Néanmoins, c’est au moment où l’une d’entre elles a ouvert le cercueil pour saupoudrer le mort avec le soufre et verser l’acide, afin de l’incinérer, qu’elle s’est rendu compte de cette situation malencontreuse qui lui a causé du tort et de l’embarras.
Et, comme la journée était bien avancée, et il était temps pour fermer le cimetière, les croque-morts n’ont pas eu une autre solution que d’enterrer le mort, ranger leurs outils de travail et rentrer chez eux. On ne sait pas si dans l’autre cimetière, l’autre famille s’en était, elle aussi, rendue compte.
C’est donc pour mettre fin aux dures épreuves et à des telles scènes vécues par les familles que la mairie centrale de Brazzaville a acquis quinze nouveaux corbillards qui font la joie de tous [sic].
(…)
Les Congolais font non seulement des hautes spéculations, mais aussi des liens forts entre la construction d’un nouveau pavillon à la morgue municipale de Brazzaville, l’achat des nouveaux corbillards, le commerce des ossements humains et les pratiques magiques dans lesquelles leurs dirigeants seraient devenus de grands maîtres.

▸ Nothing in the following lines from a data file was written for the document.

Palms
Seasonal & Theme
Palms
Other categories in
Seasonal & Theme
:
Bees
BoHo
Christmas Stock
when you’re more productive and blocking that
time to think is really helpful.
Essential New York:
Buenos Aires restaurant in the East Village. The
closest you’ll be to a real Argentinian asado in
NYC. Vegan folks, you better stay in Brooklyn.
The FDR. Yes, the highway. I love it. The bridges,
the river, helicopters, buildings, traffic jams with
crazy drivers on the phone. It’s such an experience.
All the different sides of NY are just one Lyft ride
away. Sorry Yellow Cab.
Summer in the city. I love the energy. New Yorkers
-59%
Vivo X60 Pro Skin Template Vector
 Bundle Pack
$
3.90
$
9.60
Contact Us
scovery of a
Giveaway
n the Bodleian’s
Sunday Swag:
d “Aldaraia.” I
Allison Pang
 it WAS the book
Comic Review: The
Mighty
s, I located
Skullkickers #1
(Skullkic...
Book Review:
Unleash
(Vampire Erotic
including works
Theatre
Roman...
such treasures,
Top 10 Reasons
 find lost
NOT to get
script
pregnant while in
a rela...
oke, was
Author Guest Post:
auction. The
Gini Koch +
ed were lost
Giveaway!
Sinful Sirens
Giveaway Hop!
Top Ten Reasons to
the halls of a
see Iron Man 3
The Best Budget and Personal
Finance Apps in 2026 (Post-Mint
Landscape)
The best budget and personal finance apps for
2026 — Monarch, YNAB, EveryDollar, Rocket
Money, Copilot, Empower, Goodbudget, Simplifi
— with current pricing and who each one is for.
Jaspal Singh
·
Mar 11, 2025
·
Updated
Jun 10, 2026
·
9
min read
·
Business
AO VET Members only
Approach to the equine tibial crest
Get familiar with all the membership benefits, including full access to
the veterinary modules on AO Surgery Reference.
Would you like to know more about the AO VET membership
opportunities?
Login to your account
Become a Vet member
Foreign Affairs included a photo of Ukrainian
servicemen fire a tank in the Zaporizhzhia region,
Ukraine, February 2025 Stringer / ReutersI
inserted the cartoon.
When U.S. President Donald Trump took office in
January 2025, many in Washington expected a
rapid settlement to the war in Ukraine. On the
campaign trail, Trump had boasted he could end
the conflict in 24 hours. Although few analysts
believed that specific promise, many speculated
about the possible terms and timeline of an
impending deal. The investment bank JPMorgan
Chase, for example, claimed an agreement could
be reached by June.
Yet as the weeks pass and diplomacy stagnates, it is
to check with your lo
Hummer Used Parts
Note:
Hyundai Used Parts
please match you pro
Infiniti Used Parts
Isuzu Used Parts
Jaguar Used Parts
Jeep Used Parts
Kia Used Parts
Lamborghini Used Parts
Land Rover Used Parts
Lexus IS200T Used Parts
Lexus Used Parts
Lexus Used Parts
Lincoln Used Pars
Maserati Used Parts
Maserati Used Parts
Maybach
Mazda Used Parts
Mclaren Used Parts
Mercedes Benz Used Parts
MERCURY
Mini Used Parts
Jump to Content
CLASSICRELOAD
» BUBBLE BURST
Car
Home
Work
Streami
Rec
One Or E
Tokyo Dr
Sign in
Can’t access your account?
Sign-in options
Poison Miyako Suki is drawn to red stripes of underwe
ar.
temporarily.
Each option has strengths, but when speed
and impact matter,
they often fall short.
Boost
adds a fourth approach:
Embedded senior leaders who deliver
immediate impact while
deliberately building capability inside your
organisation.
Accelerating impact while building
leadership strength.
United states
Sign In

Car de mémoire d’homme, un tel investissement n’a jamais eu lieu dans l’achat des ambulances, que ça soit du côté du gouvernement ou de celui de la mairie centrale. Pourtant, il s’agit là de sauver des vies humaines.
(…)
Alors que vu le nombre d’évacuations sanitaires enregistrées chaque jour dans les différents centres médicaux ou hospitaliers de Brazzaville, c’est dans l’achat des ambulances et non dans celui des corbillards que les autorités nationales ou municipales devraient investir pour convaincre les Congolais sur leurs efforts dans le développement du secteur de la santé. Sous d’autres cieux où l’amour de l’autre est bien pratiqué, il y a aussi des hélicoptères-ambulances médicalisés.
Et, justement, c’est au cours de l’année 2013, déclarée « année de la santé », que le gouvernement congolais devrait, entre autres, doter d’ambulances tous nos grands centres de santé, afin que les Congolais, souvent pessimistes sur le développement ou l’émergence de leur pays en 2025, ne soient pas tentés de dire : « Vive les corbillards, à bas les ambulances ! ».